• Resolved lifeinnerlasting

    (@lifeinnerlasting)


    I had a WordPress site up and running for a couple months. It was running on my home server in a portainer stack with MySQL database.

    My server needed to be restored from a back up. Most of my portainer configurations were still available, including my WordPress. When I went to my site admin panel it had me go through the installation process again choosing language and whatnot.

    When I got to the admin panel, my entire site was seemingly erased, but some of my themes and random settings were still available. When I navigated to the website externally the home page still had all of the original layout and media, but all of the page links took me to the “new” layout.

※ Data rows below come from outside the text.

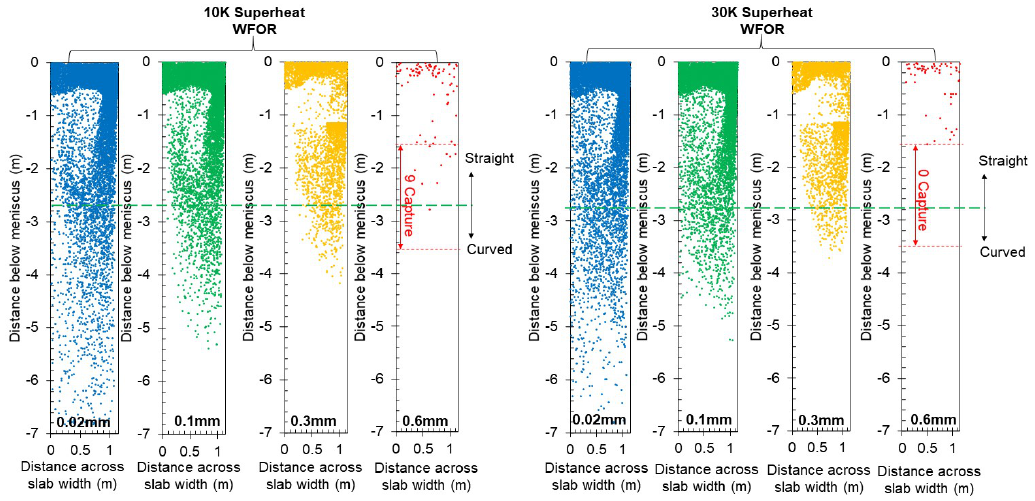
Figure 20. Capture locations on the wide face outer radius (WFOR) for selected bubble sizes—front view.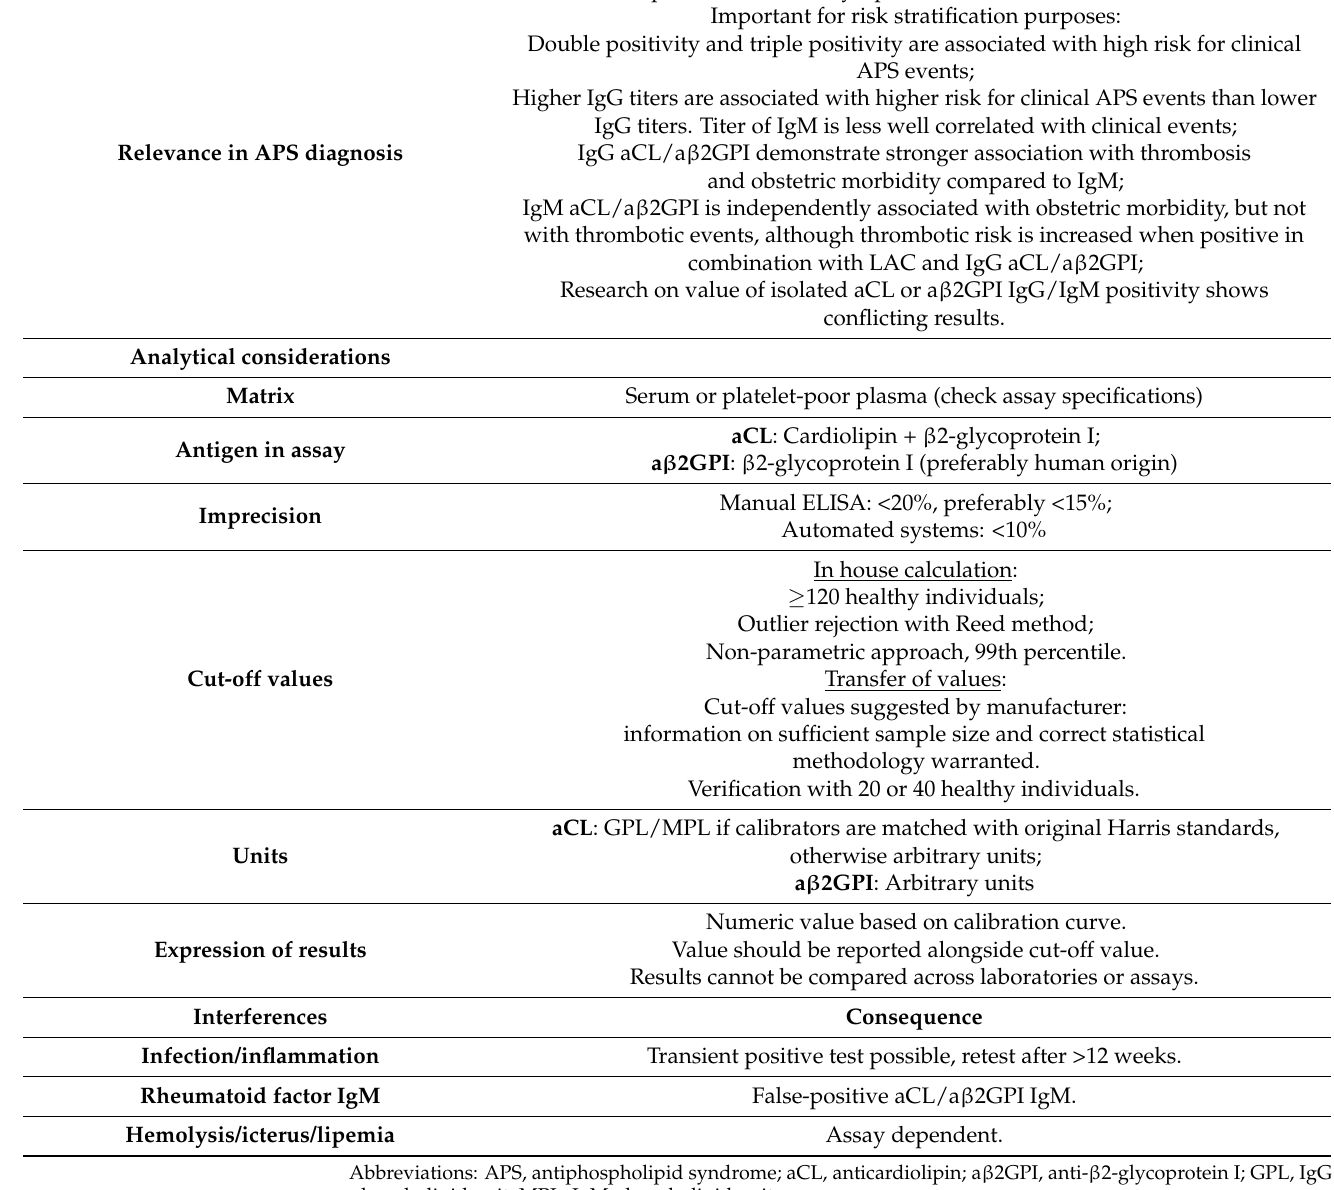
Table 3. Anticardiolipin and anti- β 2 -glycoprotein I IgG and IgM measurement: key messages. Solid-phase immunoassays, part of the APS classification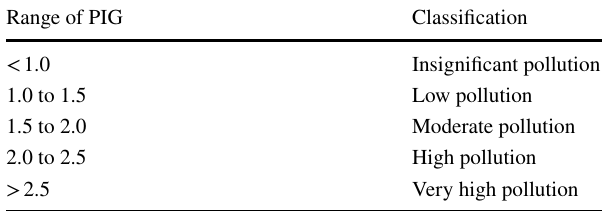
Table 2 Classification of pollution index of groundwater (PIG). Source : Subba Rao (2012) Range of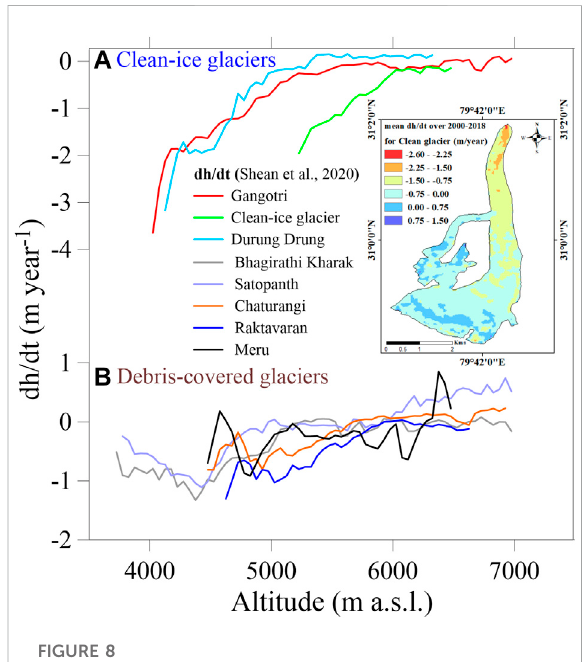
FIGURE 8 (A) Shows the patterns of thinning rate (dh/dt) for clean ice glaciers and (B) shows the patterns of thinning rate for debris- covered glaciers. Inset of panel A is the randomly selected clean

    I’m willing to start over from scratch. This was just a test site. Though I’d like to be able to recover it if possible. And at the very least I’d like to learn from my mistake, but I’m not sure what exactly I did wrong.

    I have two possible theories. One, it feels like WordPress somehow did a “reinstall” over the previous install, causing some of the data to come from the old site and some from the new site. Two, I could have simply logged into accounts wrong. Somehow the “old” site is no longer accessible via woocommerce either.

    • This topic was modified 2 years, 10 months ago by Jan Dembowski.
Viewing 5 replies - 1 through 5 (of 5 total)
  • Moderator Steven Stern (sterndata)

    (@sterndata)

    Volunteer Forum Moderator

    Did you restore the database? That’s where the site’s content is. If you only installed the files and then ran the installer, it would create a blank WP site. If WP detects a database with contents, it will not run the installer, so it’s most likely that it saw either an empty database or a database that did not have any tables beginning with the table_prefix specified in wp-config.php.

    If you didn’t explicitly back up the database, you *may* be able to just (1) shut down MySQL, (2) restore /var/lib/mysql and its subdirectories and then (3) restart MySQL. Probably. Maybe. Good luck.

    Also, I’m not sure what a portainer is. One of those docker things, I guess.

    Thread Starter lifeinnerlasting

    (@lifeinnerlasting)

    I apologize in advance for my ignorance, I think my confusion is surrounding databases.

    I was under the impression that the content of the database was stored somewhere in /var/lib/mysql since that was the only place I gave the docker container access to. So I thought backing up the /var/lib/mysql folder would have been enough. Was I suppose to do an additional backup through MySQL?

    I followed your suggested steps. I anticipated it to show me the re-install page again. However, its showing me the “new” site. I’m even more confused now.

    Dion

    (@diondesigns)

    Did you shut down the MySQL service before making the /var/lib/mysql backup? If not, every database table that uses the InnoDB storage engine will be corrupted.

    Thread Starter lifeinnerlasting

    (@lifeinnerlasting)

    So if I’m running WordPress in a docker stack with the database… what is the best practice for maintaining and restoring a backup? Do I have to turn off the database every time I want to back it up? Is this normal? And then I just stop/start the container again if I need to restore it?

    Moderator Steven Stern (sterndata)

    (@sterndata)

    Volunteer Forum Moderator

    for future reference, “man mysqldump”.